Asset class picking

An asset class is a broad group of securities or investments that have similar financial characteristics. Choice of the right asset class mix is the greatest determinant of a portfolio’s absolute performance. As most assets are strongly correlated to other members of its asset class, the majority of the portfolio’s adjusted returns are likely to be driven by the asset class allocation rather than individual asset allocation. Asset class picking is the main concern of strategic asset allocation strategies.

Allocation in these strategies is driven by optimizing return given risk based on market-implied projections of the future. Strategic asset allocation avoids strong market views and is usually used in long term investment styles. A basic strategy (sometimes called asset class switching) consists of increasing allocation in equities during periods of economic growth and in bonds during downturns. Commodities are used as inflation protection. Cash is used as a defensive asset for lowering total portfolio risk and increasing liquidity.

In the context of tactical strategies, asset class picking is an approach of using multiple asset classes for exploiting market inefficiencies. It is not surprising that momentum, value and carry have been found to be better performing if applied together across different asset classes rather than just within a single asset class. However, given strategy returns are not equally distributed across asset classes, so it is better to find a market anomaly in one asset class and switch to other asset class once this opportunity is arbitraged away. Factor related asset class selection has been given attention in practitioner and academic research.

Momentum asset allocation strategies and trend-following across asset classes have been particularly well documented (see Blitz and Vliet (2008)). Combined strategies –  momentum and value strategies applied to global asset allocation across twelve asset classes also deliver statistically and economically significant abnormal returns of 12% per annum over the 1986-2007 period (see Asness, Moskowitz and Pedersen (2012)). Wang and Kochard(2011) present several active strategies for combining value and momentum strategies in a tactical asset allocation framework.
They refine the basic yield approach to valuation by standardizing the value signal using the Z-score.

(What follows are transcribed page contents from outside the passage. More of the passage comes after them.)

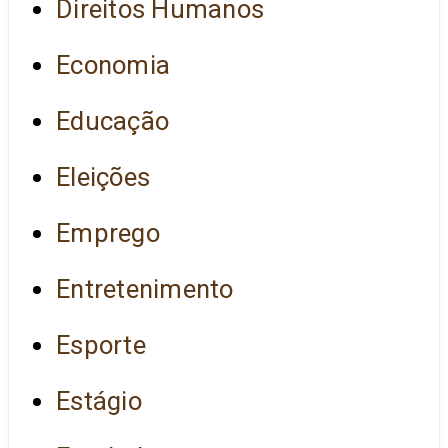
Direitos Humanos
Economia
Educação
Eleições
Emprego
Entretenimento
Esporte
Estágio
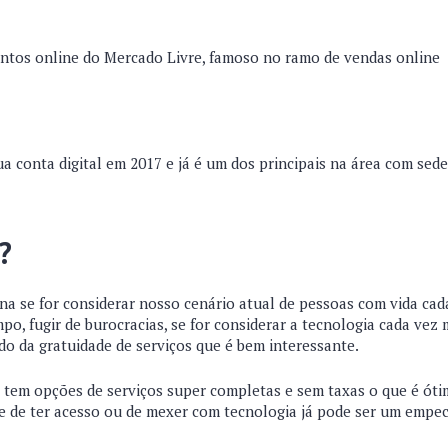
ntos online do Mercado Livre, famoso no ramo de vendas online
 conta digital em 2017 e já é um dos principais na área com sed
a?
na se for considerar nosso cenário atual de pessoas com vida cada
o, fugir de burocracias, se for considerar a tecnologia cada vez
ado da gratuidade de serviços que é bem interessante.
tem opções de serviços super completas e sem taxas o que é óti
e de ter acesso ou de mexer com tecnologia já pode ser um empec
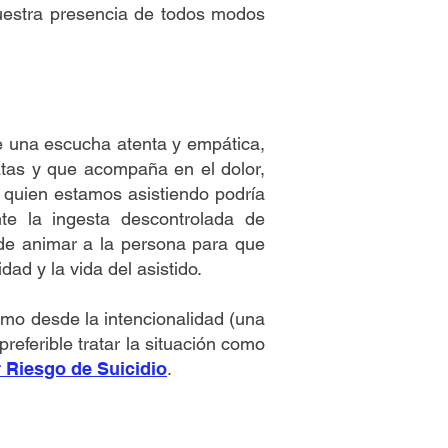
uestra presencia de todos modos
e una escucha atenta y empática,
iatas y que acompaña en el dolor,
a quien estamos asistiendo podría
e la ingesta descontrolada de
l de animar a la persona para que
ad y la vida del asistido.
como desde la intencionalidad (una
referible tratar la situación como
 Riesgo de Suicidio
.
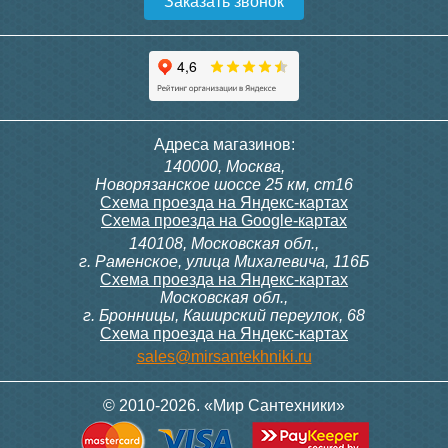
Заказать звонок
Конвектор ITT.080.200.1300
Конвектор ITT.080.200.1000
с решеткой GRILL.SGW-20-
с решеткой GRILL.SGW-20-
1300 венге
1000 венге
35 326
28 391
Темоголовка Siemens
Контроллер Siemens RAB
Адреса магазинов:
RTN51
11, 230В (механ.)
140000, Москва,
Подробнее
Подробнее
Новорязанское шоссе 25 км, ст16
Схема проезда на Яндекс-картах
Схема проезда на Google-картах
140108, Московская обл.,
3 950
6 000
г. Раменское, улица Михалевича, 116Б
Схема проезда на Яндекс-картах
Московская обл.,
Подробнее
Подробнее
г. Бронницы, Каширский переулок, 68
Схема проезда на Яндекс-картах
Конвектор ITT.080.200.1000
Конвектор ITT.080.200.900 с
sales@mirsantekhniki.ru
с решеткой GRILL.SGW-20-
решеткой GRILL.SGA-20-
1000 орех
900 natural
© 2010-2026. «Мир Сантехники»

Such standardization not only enables us to compare valuation measures across asset classes directly but also offers insight about each asset class’s absolute valuation by its own standard. Bhansali et al. (2015) report the results of an empirical study covering twenty major markets across four asset classes, and an extended sample period from 1960 to 2014. The results overwhelmingly confirm that having the trend and carry in your favour leads to significantly better returns. Cherkezov et al. (2017) find that style factors well established in the equity domain – such as value, momentum or quality – do extend to other asset classes as well. Even more so, multi-asset multi-factor significantly expand the investment opportunity set relative to a traditional multi-asset universe. Geczy and Samonov (2017) document that on average, since 1800, momentum effect appears significant in all asset classes, except in commodity spot
prices.

Cooper, Mitrache, Priestley (2017) conclude that global macroeconomic risk in the form of exposure to the global factors (rates and inflation, term and default spread, GDP and industrial production) plays an important role in summarizing the average returns of the value and momentum strategies as well as their combinations across many asset classes and markets. Furthermore, they find that asset classes within a country are integrated, and asset markets across countries are integrated. This finding helps to explain returns on market anomalies across asset classes.